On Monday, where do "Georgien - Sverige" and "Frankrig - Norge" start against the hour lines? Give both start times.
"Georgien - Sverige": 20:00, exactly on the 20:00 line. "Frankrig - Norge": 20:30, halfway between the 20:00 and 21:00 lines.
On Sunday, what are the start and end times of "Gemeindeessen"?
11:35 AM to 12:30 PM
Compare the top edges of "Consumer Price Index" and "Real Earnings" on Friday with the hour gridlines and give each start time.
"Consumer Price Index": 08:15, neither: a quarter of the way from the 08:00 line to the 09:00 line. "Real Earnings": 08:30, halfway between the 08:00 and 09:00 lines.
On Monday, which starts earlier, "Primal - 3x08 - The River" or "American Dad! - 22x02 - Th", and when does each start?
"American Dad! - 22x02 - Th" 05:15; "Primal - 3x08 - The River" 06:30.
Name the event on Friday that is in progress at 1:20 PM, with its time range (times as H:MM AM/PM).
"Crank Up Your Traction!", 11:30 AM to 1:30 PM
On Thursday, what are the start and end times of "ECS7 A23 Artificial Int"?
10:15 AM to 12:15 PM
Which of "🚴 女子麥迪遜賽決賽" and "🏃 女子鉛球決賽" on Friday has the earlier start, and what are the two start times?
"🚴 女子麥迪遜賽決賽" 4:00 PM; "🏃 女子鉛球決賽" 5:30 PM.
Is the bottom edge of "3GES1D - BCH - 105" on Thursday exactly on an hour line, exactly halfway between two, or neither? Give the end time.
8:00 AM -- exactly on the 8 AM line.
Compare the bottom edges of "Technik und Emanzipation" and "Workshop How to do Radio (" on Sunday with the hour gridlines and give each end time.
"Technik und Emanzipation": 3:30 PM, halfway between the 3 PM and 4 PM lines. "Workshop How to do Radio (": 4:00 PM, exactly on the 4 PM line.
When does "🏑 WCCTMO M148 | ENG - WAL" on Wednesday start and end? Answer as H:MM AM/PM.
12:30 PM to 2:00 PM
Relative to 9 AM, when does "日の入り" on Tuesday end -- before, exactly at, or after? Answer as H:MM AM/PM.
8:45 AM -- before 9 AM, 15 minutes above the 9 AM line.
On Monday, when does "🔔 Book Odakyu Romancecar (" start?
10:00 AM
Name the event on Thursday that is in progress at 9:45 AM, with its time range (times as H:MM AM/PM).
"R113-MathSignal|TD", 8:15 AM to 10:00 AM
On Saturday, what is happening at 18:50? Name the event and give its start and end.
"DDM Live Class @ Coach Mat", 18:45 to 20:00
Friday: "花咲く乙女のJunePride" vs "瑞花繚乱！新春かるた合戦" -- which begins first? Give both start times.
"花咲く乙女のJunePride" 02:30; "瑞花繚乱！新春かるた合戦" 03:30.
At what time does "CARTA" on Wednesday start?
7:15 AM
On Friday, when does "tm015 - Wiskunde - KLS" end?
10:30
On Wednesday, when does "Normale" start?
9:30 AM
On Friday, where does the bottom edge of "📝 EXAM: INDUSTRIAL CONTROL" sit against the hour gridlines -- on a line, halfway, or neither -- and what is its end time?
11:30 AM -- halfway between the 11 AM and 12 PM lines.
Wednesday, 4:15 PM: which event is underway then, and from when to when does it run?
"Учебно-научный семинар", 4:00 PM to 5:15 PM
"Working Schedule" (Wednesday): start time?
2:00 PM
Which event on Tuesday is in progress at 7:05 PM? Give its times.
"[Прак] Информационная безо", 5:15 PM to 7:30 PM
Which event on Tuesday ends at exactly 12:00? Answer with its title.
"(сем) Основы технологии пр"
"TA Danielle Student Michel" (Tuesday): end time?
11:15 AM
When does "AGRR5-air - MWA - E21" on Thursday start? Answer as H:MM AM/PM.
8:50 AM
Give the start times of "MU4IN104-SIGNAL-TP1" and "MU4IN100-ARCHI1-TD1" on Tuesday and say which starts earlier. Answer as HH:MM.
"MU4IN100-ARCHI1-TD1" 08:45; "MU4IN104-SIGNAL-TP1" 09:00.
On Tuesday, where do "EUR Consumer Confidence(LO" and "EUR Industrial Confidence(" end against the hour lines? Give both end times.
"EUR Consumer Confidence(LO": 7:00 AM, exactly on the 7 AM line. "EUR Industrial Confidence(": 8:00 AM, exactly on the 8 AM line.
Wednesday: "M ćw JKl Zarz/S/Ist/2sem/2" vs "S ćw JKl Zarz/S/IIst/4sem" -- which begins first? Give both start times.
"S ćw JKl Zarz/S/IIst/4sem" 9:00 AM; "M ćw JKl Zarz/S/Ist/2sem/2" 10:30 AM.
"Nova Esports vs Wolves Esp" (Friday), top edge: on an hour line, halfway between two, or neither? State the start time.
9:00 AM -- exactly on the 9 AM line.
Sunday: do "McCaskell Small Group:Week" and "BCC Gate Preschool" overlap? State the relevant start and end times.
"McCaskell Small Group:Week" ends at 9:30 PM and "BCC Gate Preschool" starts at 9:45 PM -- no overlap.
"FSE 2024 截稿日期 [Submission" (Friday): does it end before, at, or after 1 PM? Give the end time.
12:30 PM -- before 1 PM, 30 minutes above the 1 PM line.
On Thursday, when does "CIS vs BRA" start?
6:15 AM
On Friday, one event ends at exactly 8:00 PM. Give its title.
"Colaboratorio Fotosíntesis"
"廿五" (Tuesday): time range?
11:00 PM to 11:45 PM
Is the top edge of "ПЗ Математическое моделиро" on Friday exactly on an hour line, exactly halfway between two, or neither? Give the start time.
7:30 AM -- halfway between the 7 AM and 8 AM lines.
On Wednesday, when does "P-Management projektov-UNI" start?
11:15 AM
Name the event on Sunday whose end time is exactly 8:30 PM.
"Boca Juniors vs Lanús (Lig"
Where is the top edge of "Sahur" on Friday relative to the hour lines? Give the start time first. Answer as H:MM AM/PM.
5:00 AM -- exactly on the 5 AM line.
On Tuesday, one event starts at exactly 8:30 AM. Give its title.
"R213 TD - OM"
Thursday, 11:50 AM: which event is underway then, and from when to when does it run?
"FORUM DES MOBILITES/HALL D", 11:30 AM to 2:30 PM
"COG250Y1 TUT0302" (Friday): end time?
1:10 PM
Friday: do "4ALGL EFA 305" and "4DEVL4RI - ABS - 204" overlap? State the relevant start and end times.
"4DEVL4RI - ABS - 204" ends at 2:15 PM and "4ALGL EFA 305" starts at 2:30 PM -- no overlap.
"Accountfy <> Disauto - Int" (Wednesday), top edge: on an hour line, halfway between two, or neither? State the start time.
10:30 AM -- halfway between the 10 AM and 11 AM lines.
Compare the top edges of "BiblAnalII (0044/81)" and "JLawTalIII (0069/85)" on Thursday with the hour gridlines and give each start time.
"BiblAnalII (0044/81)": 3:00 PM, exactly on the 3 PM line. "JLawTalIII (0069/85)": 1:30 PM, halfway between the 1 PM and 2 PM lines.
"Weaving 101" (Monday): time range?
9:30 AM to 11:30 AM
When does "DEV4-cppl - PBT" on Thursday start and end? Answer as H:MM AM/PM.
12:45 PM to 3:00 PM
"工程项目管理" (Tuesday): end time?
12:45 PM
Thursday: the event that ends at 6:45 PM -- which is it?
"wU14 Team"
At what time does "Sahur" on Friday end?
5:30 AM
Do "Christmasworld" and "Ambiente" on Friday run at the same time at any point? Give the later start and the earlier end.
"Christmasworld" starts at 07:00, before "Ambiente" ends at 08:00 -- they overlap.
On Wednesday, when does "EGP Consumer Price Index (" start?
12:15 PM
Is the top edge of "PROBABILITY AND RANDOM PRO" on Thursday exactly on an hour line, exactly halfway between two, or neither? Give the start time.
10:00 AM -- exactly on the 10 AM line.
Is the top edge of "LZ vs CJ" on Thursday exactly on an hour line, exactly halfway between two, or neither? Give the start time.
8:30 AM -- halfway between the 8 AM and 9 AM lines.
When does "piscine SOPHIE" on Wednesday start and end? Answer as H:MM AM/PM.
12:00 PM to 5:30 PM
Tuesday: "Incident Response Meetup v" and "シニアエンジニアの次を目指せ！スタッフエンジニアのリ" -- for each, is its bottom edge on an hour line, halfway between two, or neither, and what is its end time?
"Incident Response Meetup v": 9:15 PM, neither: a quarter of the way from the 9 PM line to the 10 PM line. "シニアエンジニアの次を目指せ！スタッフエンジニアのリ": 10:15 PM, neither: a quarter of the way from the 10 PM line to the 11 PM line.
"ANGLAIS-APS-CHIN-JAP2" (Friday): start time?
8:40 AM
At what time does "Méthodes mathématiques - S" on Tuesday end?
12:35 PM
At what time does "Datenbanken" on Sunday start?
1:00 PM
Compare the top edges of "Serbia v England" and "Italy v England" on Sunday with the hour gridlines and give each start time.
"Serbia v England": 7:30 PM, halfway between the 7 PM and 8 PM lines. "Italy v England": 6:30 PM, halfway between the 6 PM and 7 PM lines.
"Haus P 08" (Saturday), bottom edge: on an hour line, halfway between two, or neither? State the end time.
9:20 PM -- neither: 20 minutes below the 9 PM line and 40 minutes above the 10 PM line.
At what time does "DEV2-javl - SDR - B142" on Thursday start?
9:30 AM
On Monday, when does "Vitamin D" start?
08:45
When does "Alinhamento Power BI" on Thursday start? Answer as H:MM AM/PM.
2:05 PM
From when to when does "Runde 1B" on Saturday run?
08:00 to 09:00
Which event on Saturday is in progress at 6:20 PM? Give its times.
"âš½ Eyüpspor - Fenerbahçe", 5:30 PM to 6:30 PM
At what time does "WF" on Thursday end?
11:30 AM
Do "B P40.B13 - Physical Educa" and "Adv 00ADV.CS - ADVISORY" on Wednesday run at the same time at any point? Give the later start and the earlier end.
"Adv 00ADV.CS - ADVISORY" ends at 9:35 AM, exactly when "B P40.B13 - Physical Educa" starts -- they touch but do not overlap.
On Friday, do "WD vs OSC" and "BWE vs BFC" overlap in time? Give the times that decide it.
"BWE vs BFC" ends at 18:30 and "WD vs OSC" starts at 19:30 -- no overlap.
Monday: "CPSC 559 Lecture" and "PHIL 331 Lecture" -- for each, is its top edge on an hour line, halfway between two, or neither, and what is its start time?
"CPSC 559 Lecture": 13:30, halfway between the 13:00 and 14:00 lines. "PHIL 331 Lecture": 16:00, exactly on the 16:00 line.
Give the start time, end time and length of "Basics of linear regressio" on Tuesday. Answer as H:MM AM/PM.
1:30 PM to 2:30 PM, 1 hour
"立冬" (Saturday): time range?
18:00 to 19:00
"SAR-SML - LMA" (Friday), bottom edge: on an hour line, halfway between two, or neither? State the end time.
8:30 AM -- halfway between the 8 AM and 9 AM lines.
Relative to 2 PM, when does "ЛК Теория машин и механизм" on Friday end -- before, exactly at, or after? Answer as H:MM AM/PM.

* _Task brief_
Pull out every line of the records that contains the word "Consumer".

* _Result of the task_
Compare the top edges of "Consumer Price Index" and "Real Earnings" on Friday with the hour gridlines and give each start time.
"Consumer Price Index": 08:15, neither: a quarter of the way from the 08:00 line to the 09:00 line. "Real Earnings": 08:30, halfway between the 08:00 and 09:00 lines.
On Tuesday, where do "EUR Consumer Confidence(LO" and "EUR Industrial Confidence(" end against the hour lines? Give both end times.
"EUR Consumer Confidence(LO": 7:00 AM, exactly on the 7 AM line. "EUR Industrial Confidence(": 8:00 AM, exactly on the 8 AM line.
On Wednesday, when does "EGP Consumer Price Index (" start?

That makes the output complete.